La théorie des intelligences multiples fait partie des mythes les plus populaires et les plus résilients à la réfutation. Bien qu’elle figure en bonne place dans la liste des “légendes pédagogiques” compilée par le philosophe Normand Baillargeon, tout comme dans la série des “neuromythes” dénombrés par la fondation La Main à la pâte, elle n’en finit pas d’être invoquée et de revenir, notamment dans le monde de l’éducation.
Cette théorie a été inventée par le professeur de psychologie Howard Gardner en 1983, puis développée dans plusieurs livres successifs. Elle postulait qu’il existait sept formes distinctes d’intelligence : logico-mathématique, linguistique, musicale, spatiale, corporelle-kinesthésique, interpersonnelle et intrapersonnelle. En postulant de plus que ces intelligences étaient “largement indépendantes” les unes des autres, elle visait à s’opposer à la théorie dominante de “l’intelligence générale”, définie comme la part commune à toutes les capacités cognitives. Elle visait également à dénoncer les tests d’intelligence comme étant trop restrictifs.
Un abus de langage
Il est vrai que les tests d’intelligence usuels ne sondent pas toutes les habiletés humaines, négligeant par exemple de mesurer les compétences sociales ou artistiques. Malheureusement, Gardner n’a jamais comblé cette lacune en proposant des tests permettant de mesurer ces différentes intelligences. Non seulement il n’a pas amélioré la mesure de l’intelligence, mais il n’a même fourni aucun moyen de tester empiriquement sa théorie. D’autres chercheurs s’en sont chargés, et ont trouvé que les performances dans les différents domaines distingués par Gardner étaient toutes corrélées, en conformité avec la théorie de l’intelligence générale.
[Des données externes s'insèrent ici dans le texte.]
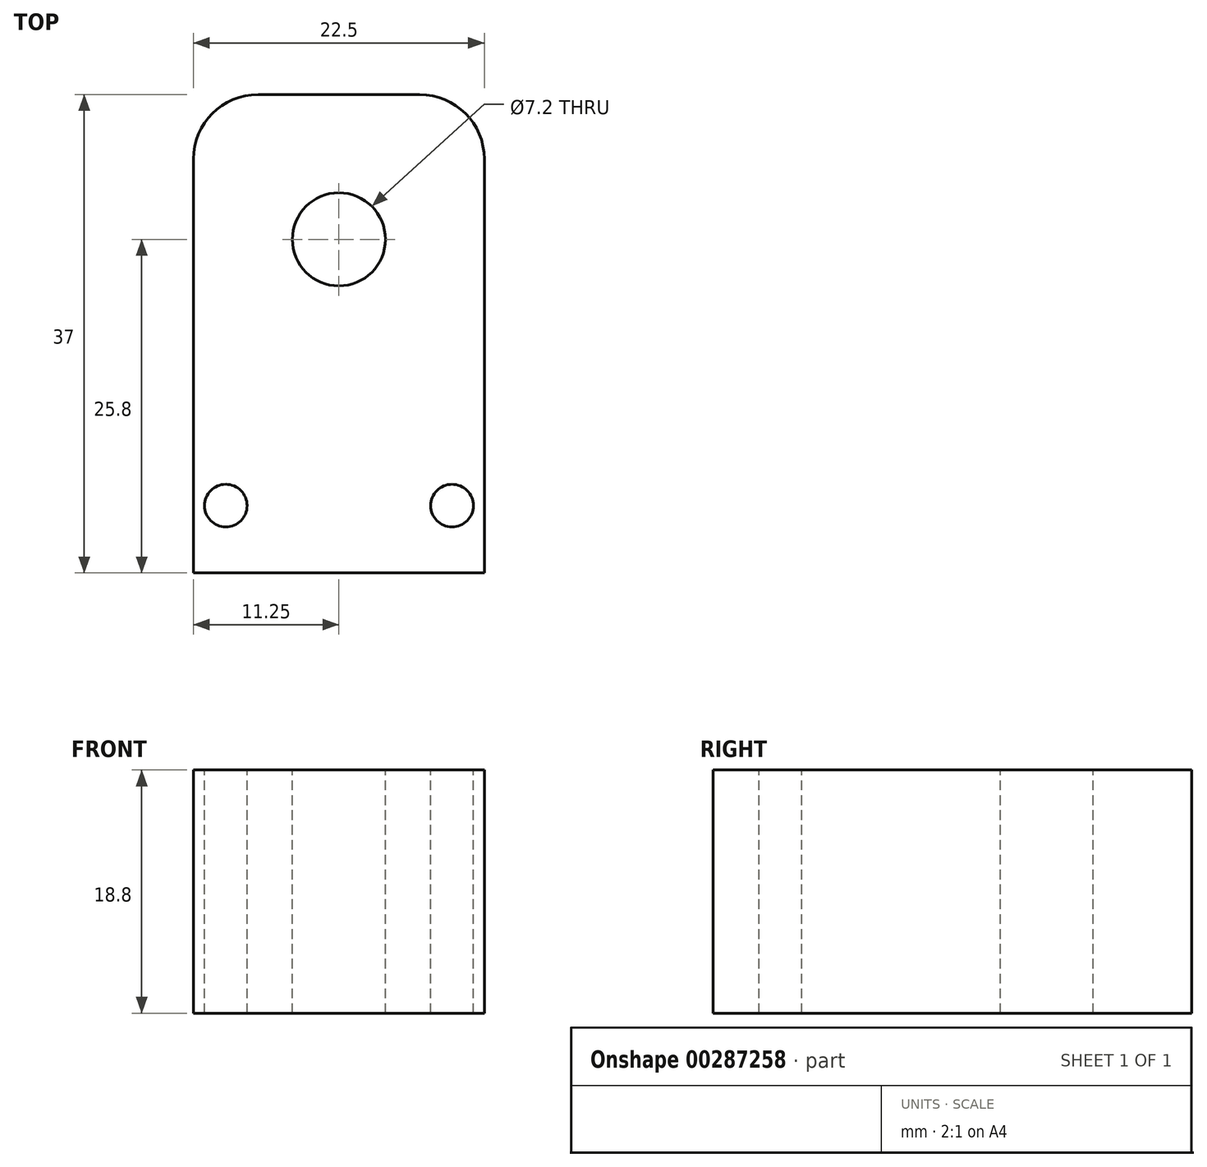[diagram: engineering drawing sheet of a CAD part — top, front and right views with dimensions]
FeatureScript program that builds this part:
annotation { "Feature Type Name" : "Feature", "Feature Type Description" : "" }
export const myFeature = defineFeature(function(context is Context, id is Id, definition is map)
    precondition{}
    {
        {
            var Q0;
            Q0=qCreatedBy(makeId("Top.planeOp"),FACE);
            var sketch = newSketch(context, id + "F0", { "sketchPlane" : qUnion([Q0])});
            skLineSegment(sketch, "E0.bottom", {"start": v(11.25, -18.5) * mm, "end": v(-11.25, -18.5) * mm});
            skLineSegment(sketch, "E0.top", {"start": v(11.25, 18.5) * mm, "end": v(-11.25, 18.5) * mm});
            skLineSegment(sketch, "E0.left", {"start": v(11.25, -18.5) * mm, "end": v(11.25, 18.5) * mm});
            skLineSegment(sketch, "E0.right", {"start": v(-11.25, -18.5) * mm, "end": v(-11.25, 18.5) * mm});
            skPoint(sketch, "E0.middle", {"position": v(0, 0) * mm});
            skSolve(sketch);
        }
        {
            var Q0;
            Q0=makeQuery(id+"F0.imprint","IMPRINT",FACE,{"disambiguationData":[TD([[makeQuery(id+"F0.imprint","IMPRINT",EDGE,{"derivedFrom":sQuery(id+"F0.wireOp",EDGE,"E0.bottom")}),-1.0]])]});
            extrude(context, id + "F1", {"entities" : qUnion([Q0]), "depth" : 18.8 * mm});
        }
        {
            var Q0;
            Q0=makeQuery(id+"F1.opExtrude","SWEPT_EDGE",EDGE,{"disambiguationData":[OSD([sQuery(id+"F0.wireOp",EDGE,"E0.top"),sQuery(id+"F0.wireOp",EDGE,"E0.left")])]});
            var Q1;
            Q1=makeQuery(id+"F1.opExtrude","SWEPT_EDGE",EDGE,{"disambiguationData":[OSD([sQuery(id+"F0.wireOp",EDGE,"E0.top"),sQuery(id+"F0.wireOp",EDGE,"E0.right")])]});
            fillet(context, id + "F2", {"entities" : qUnion([Q0, Q1]), "radius" : 5 * mm, "tangentPropagation" : true, "allowEdgeOverflow" : false});
        }
        {
            var Q0;
            Q0=makeQuery(id+"F1.opExtrude","CAP_FACE",FACE,{"disambiguationData":[OSD([sQuery(id+"F0.wireOp",EDGE,"E0.bottom"),sQuery(id+"F0.wireOp",EDGE,"E0.top"),sQuery(id+"F0.wireOp",EDGE,"E0.left"),sQuery(id+"F0.wireOp",EDGE,"E0.right")])],"isStart":false});
            var sketch = newSketch(context, id + "F3", { "sketchPlane" : qUnion([Q0])});
            skPoint(sketch, "E1.positionSnap0", {"position": v(0, 18.5) * mm});
            skPoint(sketch, "E2", {"position": v(-8.75, -13.3) * mm});
            skPoint(sketch, "E3.MirrorP", {"position": v(8.75, -13.3) * mm});
            skSolve(sketch);
        }
        {
            var Q0;
            Q0=sQuery(id+"F3.wireOp",VERTEX,"E2");
            var Q1;
            Q1=sQuery(id+"F3.wireOp",VERTEX,"E3.MirrorP");
            var Q2;
            Q2=makeQuery(id+"F1.opExtrude","SWEPT_BODY",BODY,{"disambiguationData":[OSD([sQuery(id+"F0.wireOp",EDGE,"E0.bottom"),sQuery(id+"F0.wireOp",EDGE,"E0.top"),sQuery(id+"F0.wireOp",EDGE,"E0.left"),sQuery(id+"F0.wireOp",EDGE,"E0.right")])]});
            hole(context, id + "F4", {"style" : HoleStyle.SIMPLE, "endStyle" : HoleEndStyle.THROUGH, "standardTappedOrClearance" : lookupTablePath({ "standard" : "ISO", "fit" : "Normal", "size" : "M3", "type" : "Clearance" }), "standardBlindInLast" : lookupTablePath({ "fit" : "Standard", "standard" : "ISO", "size" : "M3", "type" : "Clearance" }), "holeDiameter" : 3.3 * mm, "tappedDepth" : 12 * mm, "tapClearance" : 3, "locations" : qUnion([Q0, Q1]), "scope" : qUnion([Q2])});
        }
        {
            var Q0;
            Q0=makeQuery(id+"F1.opExtrude","CAP_FACE",FACE,{"disambiguationData":[OSD([sQuery(id+"F0.wireOp",EDGE,"E0.bottom"),sQuery(id+"F0.wireOp",EDGE,"E0.top"),sQuery(id+"F0.wireOp",EDGE,"E0.left"),sQuery(id+"F0.wireOp",EDGE,"E0.right")])],"isStart":false});
            var sketch = newSketch(context, id + "F5", { "sketchPlane" : qUnion([Q0])});
            skPoint(sketch, "E4", {"position": v(0, 7.3) * mm});
            skSolve(sketch);
        }
        {
            var Q0;
            Q0=sQuery(id+"F5.wireOp",VERTEX,"E4");
            var Q1;
            Q1=makeQuery(id+"F1.opExtrude","SWEPT_BODY",BODY,{"disambiguationData":[OSD([sQuery(id+"F0.wireOp",EDGE,"E0.bottom"),sQuery(id+"F0.wireOp",EDGE,"E0.top"),sQuery(id+"F0.wireOp",EDGE,"E0.left"),sQuery(id+"F0.wireOp",EDGE,"E0.right")])]});
            hole(context, id + "F6", {"style" : HoleStyle.SIMPLE, "endStyle" : HoleEndStyle.THROUGH, "holeDiameter" : 7.2 * mm, "tappedDepth" : 12 * mm, "tapClearance" : 3, "locations" : qUnion([Q0]), "scope" : qUnion([Q1])});
        }
    });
Il est bien sûr incontestable que l’être humain possède de multiples fonctions cognitives, et peut déployer ses talents dans de nombreux domaines. Appeler chaque capacité “une intelligence” n’apporte rien, si ce n’est de la confusion sur la notion d’intelligence. On peut d’ailleurs se demander pourquoi s’arrêter à sept, et ne pas nommer “intelligences” les dizaines de fonctions cognitives connues ? De fait, Gardner lui-même s’est laissé aller jusqu’à dix, et d’autres en ont proposé bien plus, sans jamais qu’un principe clair ne distingue les fonctions cognitives qui auraient droit au titre d’intelligence de celles qui devraient rester de simples capacités.
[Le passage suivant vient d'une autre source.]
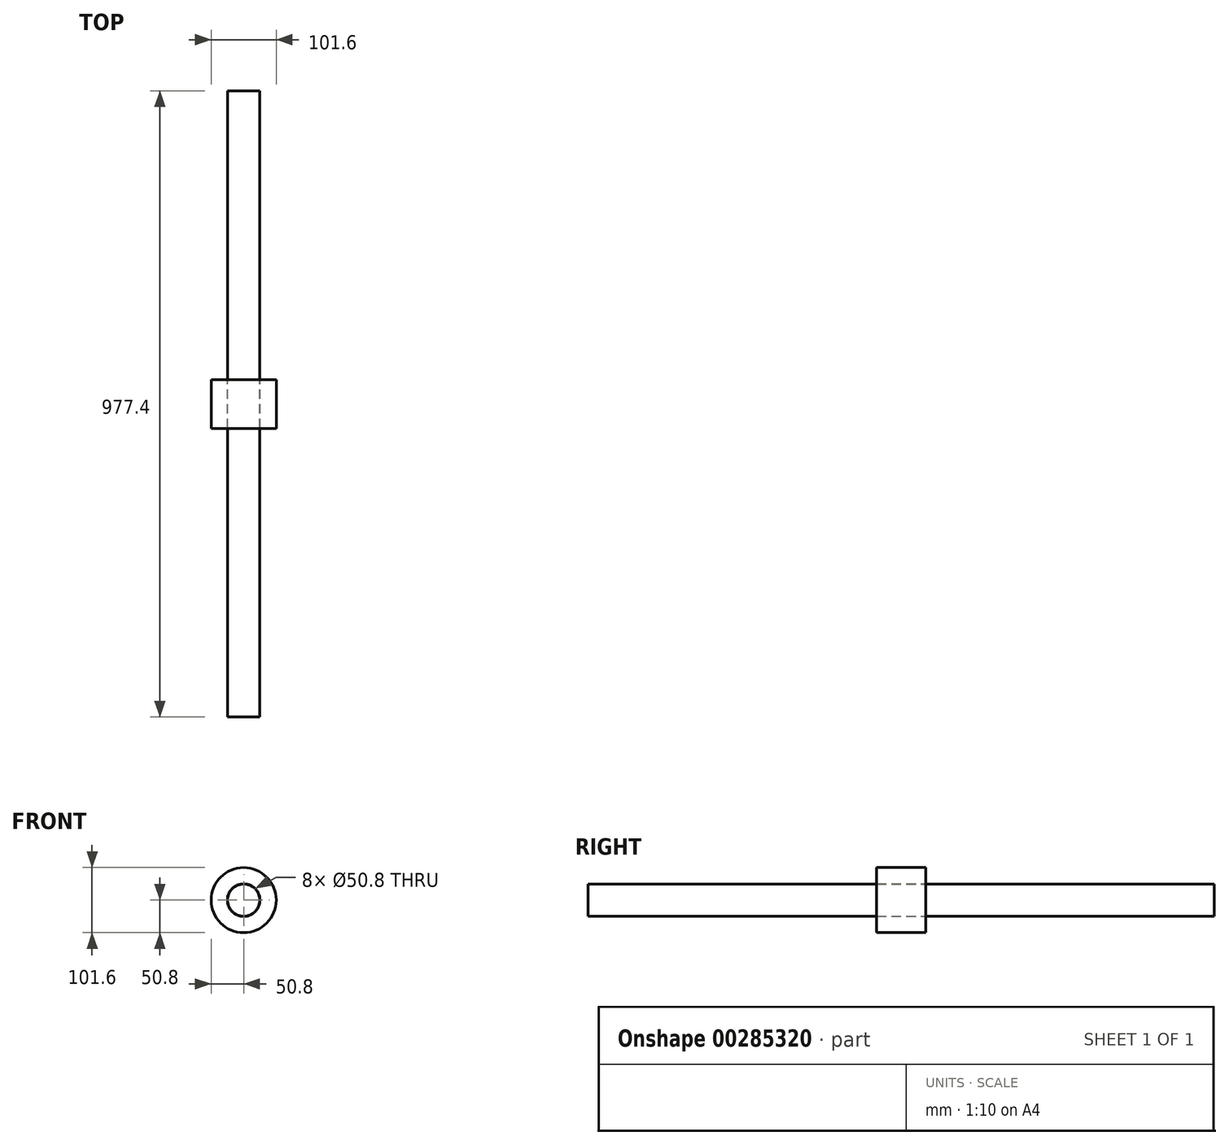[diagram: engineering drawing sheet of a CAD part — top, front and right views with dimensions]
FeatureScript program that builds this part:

Ainsi, il ne s’agit pas tant d’une théorie scientifique que d’un abus de langage consistant à nommer “intelligences” des capacités cognitives déjà connues. Cette “théorie” n’explique rien de plus que la théorie de l’intelligence générale, et ne prédit aucun fait nouveau. Pour ces différentes raisons, elle ne jouit plus d’aucun crédit dans la recherche en psychologie.
Des profils cognitifs variés
Elle a en revanche connu plus de succès auprès du grand public, qui apprécie peut-être l’idée légèrement démagogique selon laquelle “chacun est intelligent à sa manière”. Aux enseignants, elle peut suggérer qu’il est important d’identifier chez chaque enfant “son type d’intelligence” pour mieux le renforcer. A moins qu’il ne faille au contraire développer les intelligences dans lesquelles il est plus faible ?
Globalement, aucune démarche consistant à catégoriser les élèves en “types d’intelligence” ou en “styles d’apprentissage”, ni aucune autre application éducative des intelligences multiples n’a jamais démontré sa validité ni son efficacité. Howard Gardner lui-même a d’ailleurs fini par se distancier de la plupart d’entre elles.
A mon sens, ce que les enseignants peuvent en retenir, c’est plutôt que les profils cognitifs de leurs élèves sont variés. Pour ceux qui sont en difficulté en langage et en mathématiques, qui sont les capacités les plus sollicitées à l’école, il peut être utile de repérer et valoriser leurs autres compétences. Cela éviterait à ces élèves (notamment ceux ayant un trouble des apprentissages) de se sentir idiots, incompétents, rejetés, et de sombrer dans la prophétie autoréalisatrice de l’échec. Beaucoup d’enseignants y sont déjà attentifs. Pour cela, nul n’est besoin de revendiquer une théorie scientifique discréditée, ni de commettre l’abus de langage de nommer chaque capacité une intelligence.